Une simple « offre marketing supplémentaire proposée par l’industrie du sexe qui sait s’adapter aux envies »
On a voulu avoir l’avis d’un spécialiste sur la question. Isabelle Gace, sexologue clinicienne à Paris, ne voit pas dans le porno audio un plaisir plus intense ou plus doux mais une simple « offre marketing supplémentaire proposée par l’industrie du sexe qui sait s’adapter aux envies. » Selon la médecin, l’audio n’est pas une recette miracle, les préférences sensorielles diffèrent entre les personnes. Parmi nos cinq sens, la vision et l’audition sont dits « téléorientés », on reçoit des informations de loin alors que les autres sont, à l’opposé, des sens de proximité avec le toucher dans le contact direct, l’odorat dans l’air proche que l’on hume et le goût qui nécessite d’approche la bouche. À chacun sa préférence au lit comme dans la vie finalement. Contrairement au cliché qui perdure sur la préférence des hommes pour les stimulations visuelles, l’excitation auditive prouve le contraire : « Certains de mes patients hommes apprécient et trouvent très excitant d’entendre les gémissements, rires et cris de leur partenaire. Ils peuvent être tout aussi réceptifs à l’auditif, s’ils y trouvent une source d’excitation, de plaisir, voire de réassurance sur leur capacité à faire jouir leur partenaire. »
De nombreux patients d’Isabelle Gace écoutent du porno audio, notamment ceux qui souffrent d’insomnies et d’anxiété : « Une m’a confié récemment qu’elle aimait s’endormir avec la série audio érotique Plus sexe la vie. Ça lui rappelle son enfance avec son rituel du coucher avec une petite histoire avant de s’endormir ». D’autres lui racontent que c’est le moyen de se détendre en coupant du smartphone et de l’ordinateur.

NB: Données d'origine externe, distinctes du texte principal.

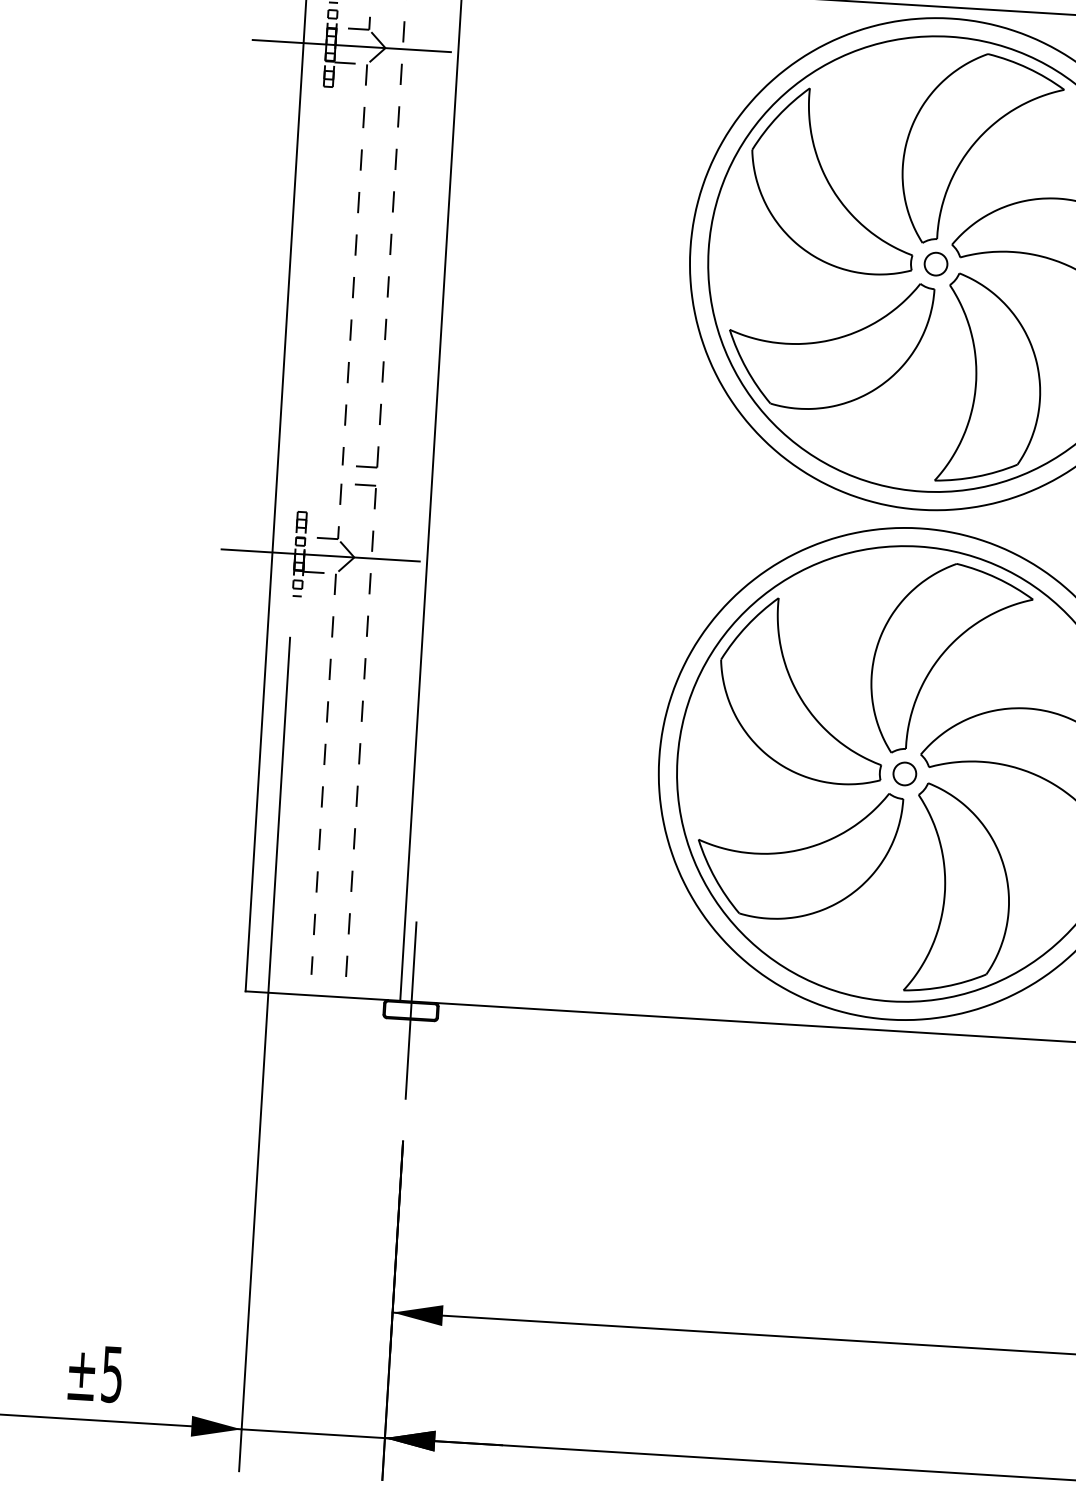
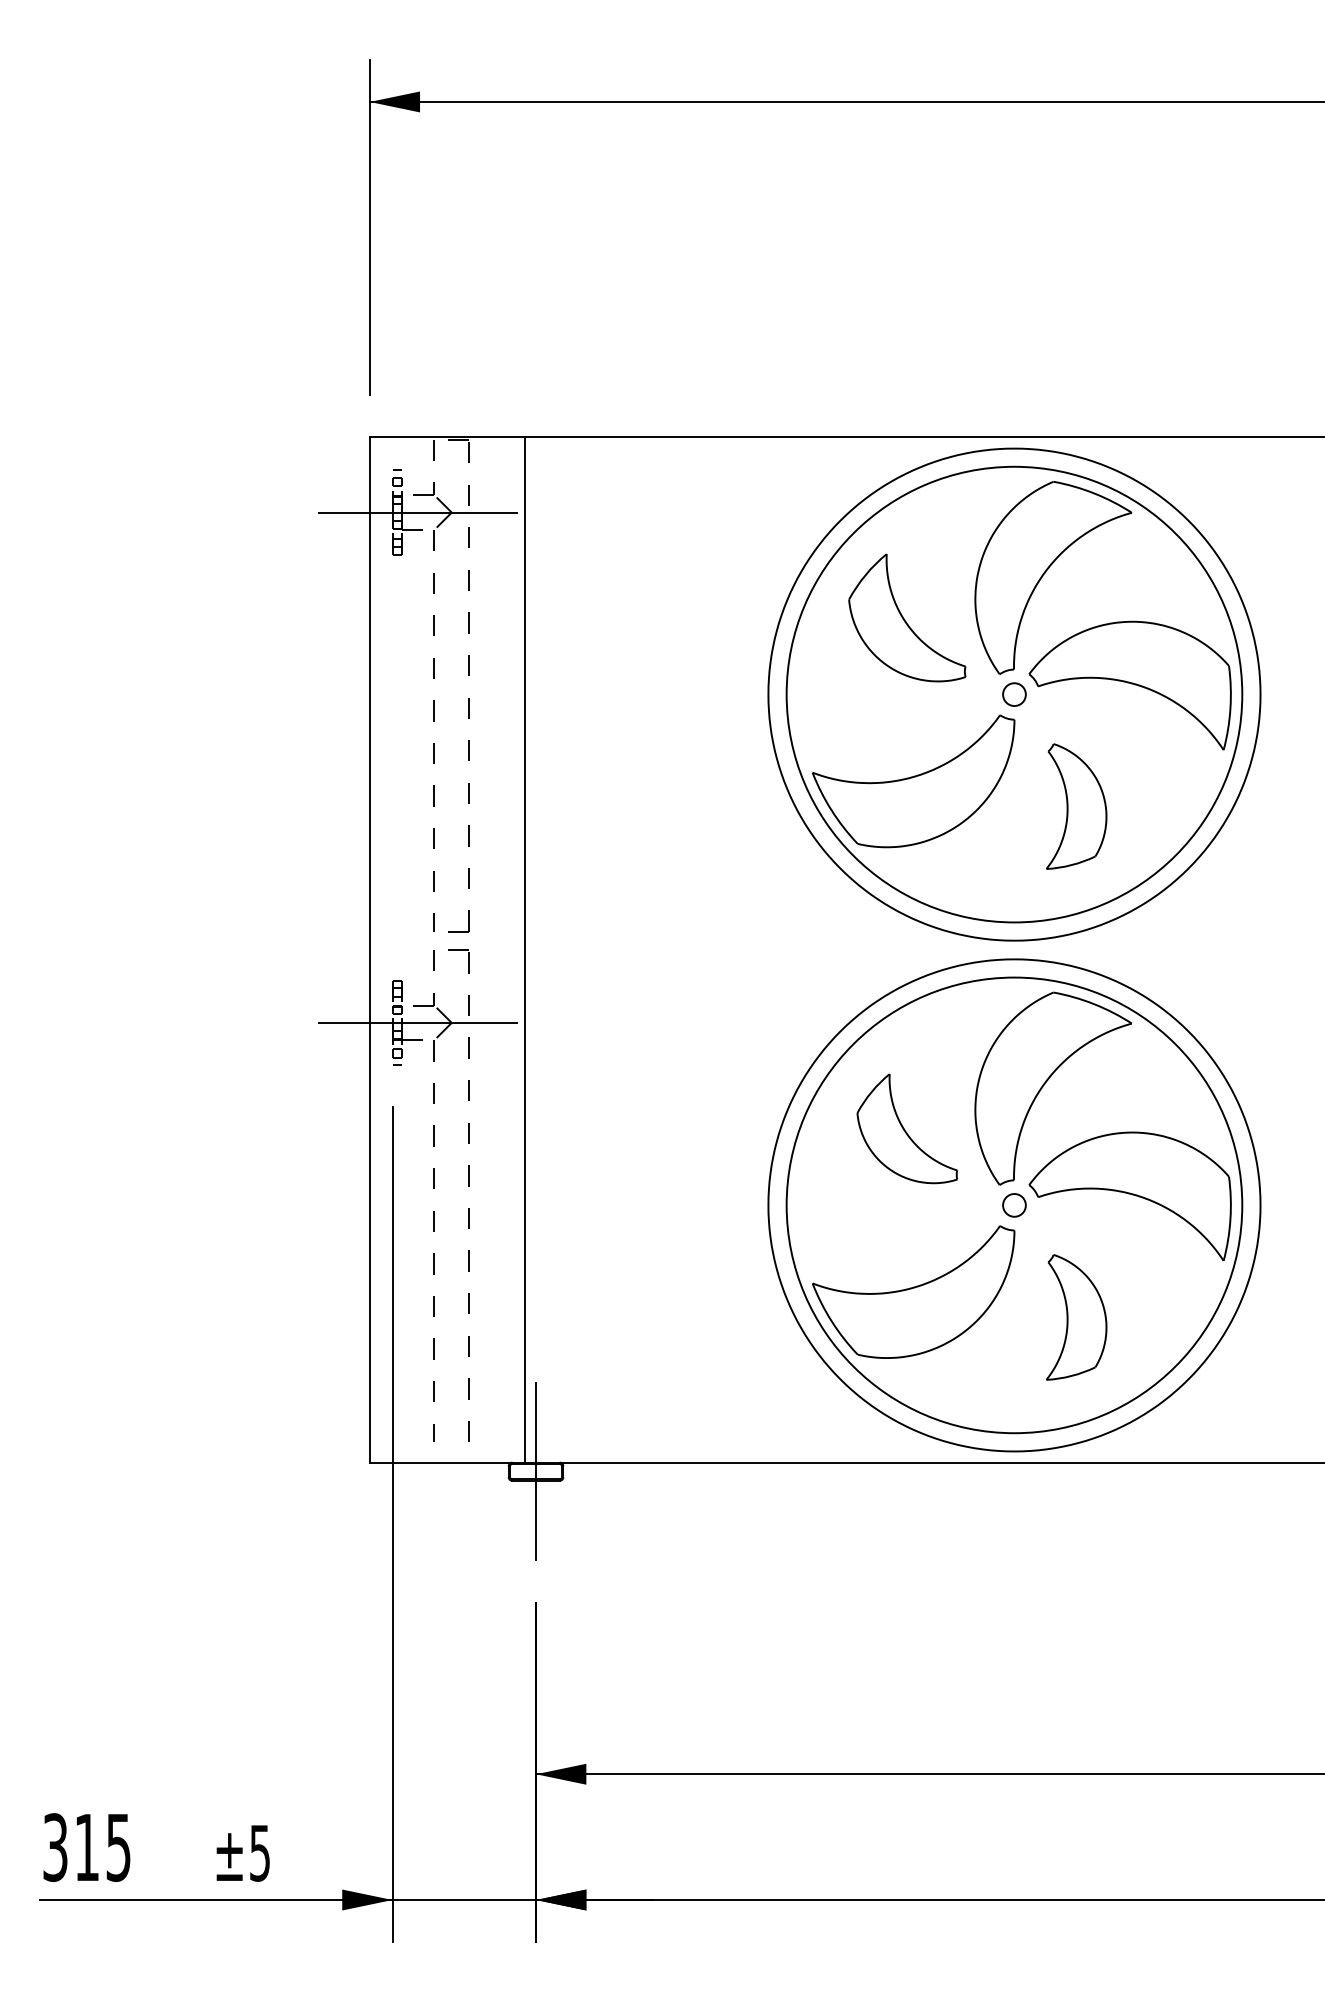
part: (833, 180) -> (907, 617), size x0.7
part: (991, 379) -> (1076, 806), size x0.6
part: (802, 690) -> (907, 1128), size x0.6
part: (959, 889) -> (1076, 1317), size x0.6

Si le porno visuel a encore de beaux jours devant lui, l’audio a un réel intérêt chez les plus jeunes très influencés par la pornographie dans leur vie sexuelle. Pas de vision dégradante de la femme ou d’injonction à avoir une certaine taille entre les jambes, ces séances de masturbations guidées semblent parfaites comme contre pied à la pornographie classique. Chez les adultes, ça passe ou ça casse (les oreilles selon les voix criardes sur lesquelles on tombe) mais ça vaut la peine d’essayer.